Yesterday, Anthony Bucco voted against a landmark bill that would protect thousands of voters across the state from being stricken from the vote-by-mail rolls. That’s right, just one day after the 99th anniversary of women’s suffrage, Anthony Bucco apparently celebrated the expansion of voting rights by finding new ways to take them away…
“Anthony is happy to lend his voice to the NRA and other special interests who funnel thousands of dollars into his campaign, but when it comes to hard working, middle class families having a say he votes no every time. Maybe he thinks you should have to pay off your Assemblyman to have a voice in government, but that’s not how Democracy works,” said Bhimani and Draeger Campaign Manager, Daniel Fleiss.
“Anthony knows that if the voters have their way he’ll be out of a job, that’s why he’s doing whatever he can to disenfranchise thousands of New Jersey residents and suppress their votes. It’s self-serving politics at its worst and unfortunately just what we’ve come to expect from Anthony Bucco.”
The bill, which overwhelmingly passed the State Assembly and Senate, ensures that thousands of New Jersey voters who requested to vote by mail between 2016 and 2018 continue to receive mail-in ballots for all future elections.
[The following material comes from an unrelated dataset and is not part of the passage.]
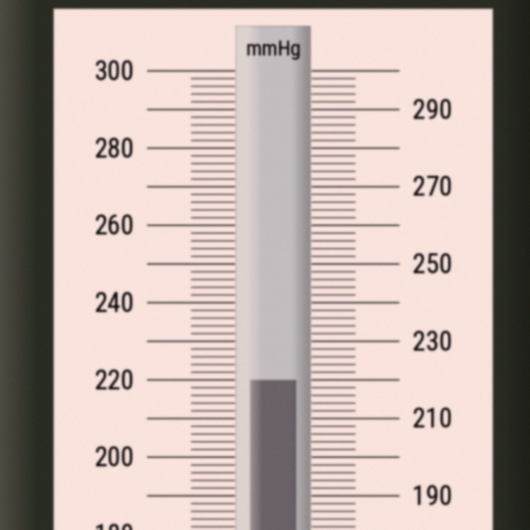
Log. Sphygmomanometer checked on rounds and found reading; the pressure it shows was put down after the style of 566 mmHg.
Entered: 220 mmHg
Without legislative action, a recent ruling by the state Board of Elections would have disqualified them from automatic renewal and required reapplication to receive future ballots in the mail. Many working families have trouble finding time to head to the polls on Election Day and the bill makes it easier for them to cast their ballots.
“Our campaign isn’t about special interests, it’s about finally giving a voice to the hard working families of our communities who have gone unheard for far too long,” said Bhimani. “That’s why making it easier for everyone to be involved in the political process is so important, and why Darcy and I are out talking to voters every single day.”
“Our Democracy only works when everyone has a voice, not just the rich or well-connected,” said Draeger. “This vote-by-mail reform is an important first step, but we must continue to tear down barriers to political engagement and implement common-sense policies, like online and same-day voter registration, to ensure everyone has a say in their government.”